Blockchain, TDAG & Co.: DLT options in databases for transactions
Databases (DB) and distributed ledger technologies (DLT), such as blockchain (BC), differ significantly in their concept. For real transactions (TA), on the other hand, they merge into a robust TA database. From a user or technology point of view, a TA-DB acts more as an application or as a DLT: TA-based directional (directed) acyclic graph (TDAG), BC and other architectures. In the light of upcoming quantum computers, block-based DAG (BlockDAG) are becoming more important.
IT providers and their customers in DLT-related markets remain under pressure: Rapid classification of DLT in previous IT worlds is urgent. Ultimately, the usual financial service providers and ordinary FinTechs also have to take the DLT route. Otherwise, today’s top dogs will foreseeably lose to the microservice community with blockchain and related designs.
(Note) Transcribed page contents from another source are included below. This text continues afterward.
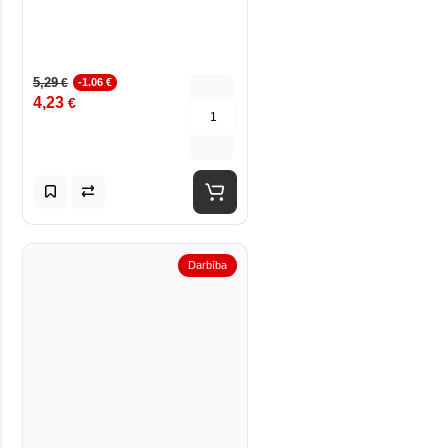
5,29
€
-1.06 €
4,23
€
Darbība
Big Picture: Internet of Things
Beyond the world of finance, DLT enables the Internet of Things (IoT): Here, material products are increasingly being created as a prerequisite for financial systems. In the long term, the products can only be used in the IoT with DLT, for example for authorization via smart contract.
DLT: Integrity and Consistency
At the core of the DLT-based future lies the integrity and consistency of the respective data. These two features arise and are maintained in various designs, such as a blockchain. This particularly well-known DLT structure ultimately corresponds to a hash tree (Merkle tree according to Ralph Merkle): It stores hash values of data blocks, such as links in a blockchain.
Conformal models of distributed databases are used for the practical implementation of the relatively young BC concept. In addition to BC, peer-enabled DB systems also manage irreversible TA with other DLT designs. Depending on the application, the DL techniques used show their respective advantages, especially when validating and storing a TA.
For example, Ethereum or Bitcoin DLT designs use a blockchain. This structure ensures its consistency in the design of its construction: each block in the chain only adds transactions that are consistent with its predecessors.
On the other hand, applications with particularly high throughput benefit from one property of a DAG: its scalability does not suffer from the restrictive sequentiality of a blockchain.
Conclusion: Applications of TA-DB determine their DLT design
Depending on the application, certain DL techniques are preferred. In particularly heterogeneous scenarios, the DB management system may also dynamically switch between technologies.
In future quantum computing, the pressure for integrity will increase massively. The necessary quantum resistance can be strengthened here using BlockDAG.